The confusion matrix shows how often a model made a correct classification. For example, here we see the “request_create_event” intent was misclassified as “ask_schedule”, “chitchat”, and “inform”. It is acceptable to be classified as “inform” as that leads to the same response; however, “ask_schedule” and “chitchat” will lead to different storylines.

DIETClassifier report

In the beginning stage of our model, the f1-score of location and summary are relatively low, 60% and 39% respectively. Though after we provided over 150 samples for each of them, the location f1-score reached 74%.

However, the summary f-1 score can reach 60% only. We tried adding more training data but we slowly realized that the ways of titling an event are too vast so it’s hard to detect a pattern. Therefore, the results for the summary were not ideal.

Conclusion

As people are always looking for ways to incorporate fun into boring tasks, we created CLERKbot to bring convenience in an efficient way but also a pleasure to talk to. We target those who prefer to text their assistant rather than saying commands out loud where everyone around you can hear.

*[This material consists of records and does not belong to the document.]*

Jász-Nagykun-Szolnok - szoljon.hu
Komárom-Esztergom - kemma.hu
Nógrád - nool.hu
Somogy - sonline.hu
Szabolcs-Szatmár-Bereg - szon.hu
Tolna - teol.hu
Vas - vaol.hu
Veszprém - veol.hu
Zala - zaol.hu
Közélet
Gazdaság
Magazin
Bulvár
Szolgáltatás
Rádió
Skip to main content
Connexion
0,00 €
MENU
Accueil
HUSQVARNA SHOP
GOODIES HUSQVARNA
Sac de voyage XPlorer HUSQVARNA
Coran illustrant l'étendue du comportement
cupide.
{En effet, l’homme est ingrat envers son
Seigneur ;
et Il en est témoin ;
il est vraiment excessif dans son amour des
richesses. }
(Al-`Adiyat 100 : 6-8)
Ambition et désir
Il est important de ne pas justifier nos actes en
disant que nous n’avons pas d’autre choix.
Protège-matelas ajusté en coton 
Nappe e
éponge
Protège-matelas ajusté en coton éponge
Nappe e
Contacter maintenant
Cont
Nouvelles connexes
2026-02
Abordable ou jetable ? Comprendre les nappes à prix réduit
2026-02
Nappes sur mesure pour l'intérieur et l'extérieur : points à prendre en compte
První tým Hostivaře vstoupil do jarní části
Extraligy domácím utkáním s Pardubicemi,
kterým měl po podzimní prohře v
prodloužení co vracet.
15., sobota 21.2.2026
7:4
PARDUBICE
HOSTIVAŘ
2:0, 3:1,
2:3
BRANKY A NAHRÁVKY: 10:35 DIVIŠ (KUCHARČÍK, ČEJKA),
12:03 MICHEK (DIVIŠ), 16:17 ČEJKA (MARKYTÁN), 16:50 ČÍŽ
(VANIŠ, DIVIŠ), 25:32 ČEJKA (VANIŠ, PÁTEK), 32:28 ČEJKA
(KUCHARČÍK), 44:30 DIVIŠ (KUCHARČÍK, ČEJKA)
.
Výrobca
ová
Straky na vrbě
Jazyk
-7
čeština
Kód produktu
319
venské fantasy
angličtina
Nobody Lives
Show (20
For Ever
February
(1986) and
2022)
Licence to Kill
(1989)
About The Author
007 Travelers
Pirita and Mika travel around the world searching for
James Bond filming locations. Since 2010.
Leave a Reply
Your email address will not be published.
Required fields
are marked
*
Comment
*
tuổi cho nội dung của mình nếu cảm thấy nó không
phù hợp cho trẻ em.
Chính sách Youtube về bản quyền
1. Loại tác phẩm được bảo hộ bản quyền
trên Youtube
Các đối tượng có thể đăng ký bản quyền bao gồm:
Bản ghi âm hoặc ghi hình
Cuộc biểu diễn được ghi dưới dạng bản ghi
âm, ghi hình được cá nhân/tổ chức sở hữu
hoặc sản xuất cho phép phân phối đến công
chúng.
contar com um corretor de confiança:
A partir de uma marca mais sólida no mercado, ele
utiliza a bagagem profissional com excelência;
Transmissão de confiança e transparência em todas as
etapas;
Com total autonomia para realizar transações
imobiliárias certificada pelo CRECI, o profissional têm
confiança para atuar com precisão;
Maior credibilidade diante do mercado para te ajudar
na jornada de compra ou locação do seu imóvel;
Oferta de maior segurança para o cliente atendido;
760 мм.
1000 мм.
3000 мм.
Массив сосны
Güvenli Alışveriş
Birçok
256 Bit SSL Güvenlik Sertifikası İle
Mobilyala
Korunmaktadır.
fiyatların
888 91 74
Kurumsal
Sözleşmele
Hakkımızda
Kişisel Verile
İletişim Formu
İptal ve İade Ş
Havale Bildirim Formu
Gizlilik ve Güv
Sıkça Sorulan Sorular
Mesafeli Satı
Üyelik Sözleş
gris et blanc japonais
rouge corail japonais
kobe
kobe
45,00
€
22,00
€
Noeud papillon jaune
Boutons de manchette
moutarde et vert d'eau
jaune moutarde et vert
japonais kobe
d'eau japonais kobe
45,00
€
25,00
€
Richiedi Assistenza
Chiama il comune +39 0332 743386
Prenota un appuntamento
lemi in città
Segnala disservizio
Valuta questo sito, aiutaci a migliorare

As for future improvement, we plan on working on a few things: 1. We plan to deploy on more popular chat channels such as WhatsApp and Facebook Messenger. 2. Improve the flow of the conversation and response accuracy. 3. Allow users to connect to their own calendars. 4. Refine the functions of Clerkbot so that it can learn the user’s preferences and habits.

Due to the time constraint and the fact that this is our first attempt at creating a chatbot, we are fully aware that this chatbot is far from perfect and the room for improvement is endless. Please feel free to point out any mistakes. Any suggestions are welcome!